Problems:
- A) In the passage about the 100 Day Project pendants, which shape was kept for pendants #27 to #35?
- B) Repeat the pendant passage word for word, everything from "For pendants #27" down to "main design (#35).".

Passage given:
Looking back, this period of the 100 Day Project seemed to flow a bit better from one idea to another.  I got into a groove. I enjoyed playing with each new idea and felt like I was generally successful with the results.

For pendants #27 to #35 I kept the oval shape and pieced together liquid clay veneers. I exposed the grid between the veneers and in windows. But primarily used it as an armature and bail. I do like the pinch bail on #27 and the way the grid extends on the side (rather than centered) on #34. I added some additional elements onto prongs from the grid either above (#34), on the top (#32 and #33) or to the side of the main design (#35).

Piece #36 was a transition from the oval shape to interlocking rectangles, fairly simple. But then I thought why limit myself to circles OR rectangles!  A light went off and I started having some fun combining shapes and sometimes had shapes fitting in and around others #37 to #41. I also liked the small elements added to the surfaces of selected pieces.  These are particularly whimsical and fun. They might be some of my favorites.

[Extracted data entries]
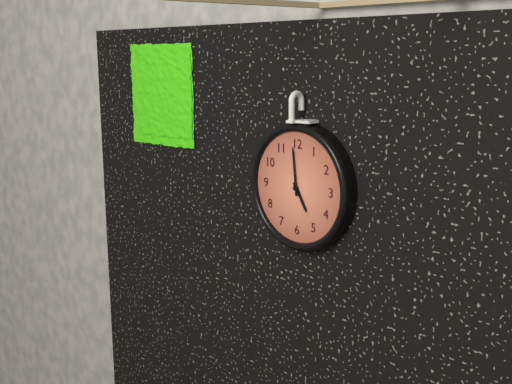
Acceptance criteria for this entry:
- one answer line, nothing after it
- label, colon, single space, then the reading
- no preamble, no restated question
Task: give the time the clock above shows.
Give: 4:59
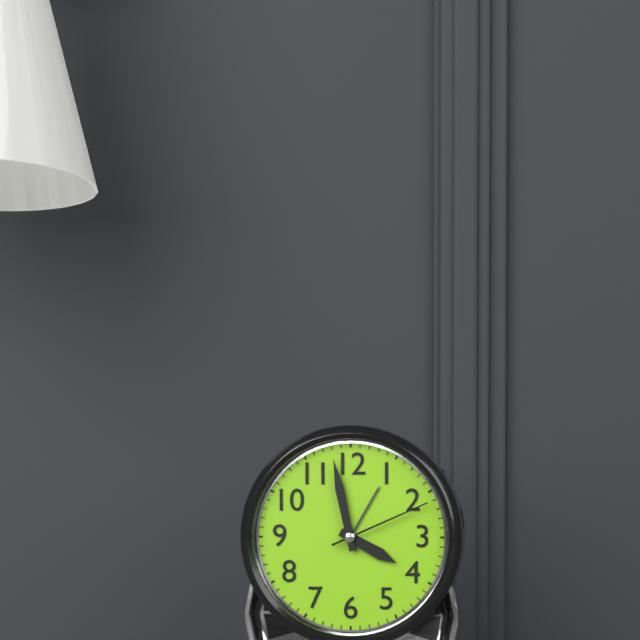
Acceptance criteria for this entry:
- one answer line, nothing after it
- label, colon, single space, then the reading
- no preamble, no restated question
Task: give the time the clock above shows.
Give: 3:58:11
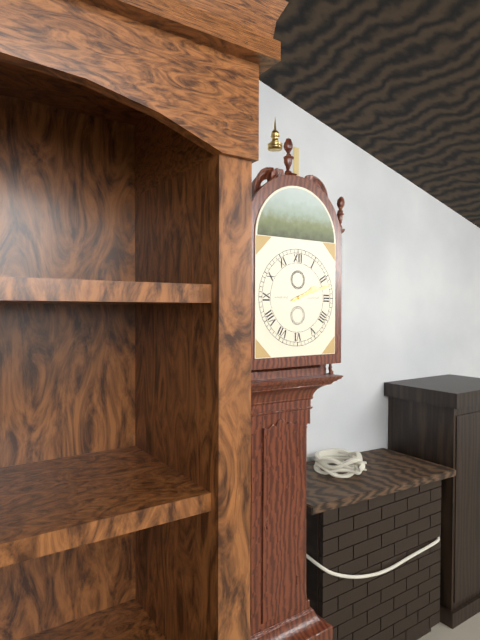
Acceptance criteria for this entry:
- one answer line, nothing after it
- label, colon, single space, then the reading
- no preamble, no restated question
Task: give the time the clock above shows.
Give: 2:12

Responses per task:
- A) The oval shape.

- B)
For pendants #27 to #35 I kept the oval shape and pieced together liquid clay veneers. I exposed the grid between the veneers and in windows. But primarily used it as an armature and bail. I do like the pinch bail on #27 and the way the grid extends on the side (rather than centered) on #34. I added some additional elements onto prongs from the grid either above (#34), on the top (#32 and #33) or to the side of the main design (#35).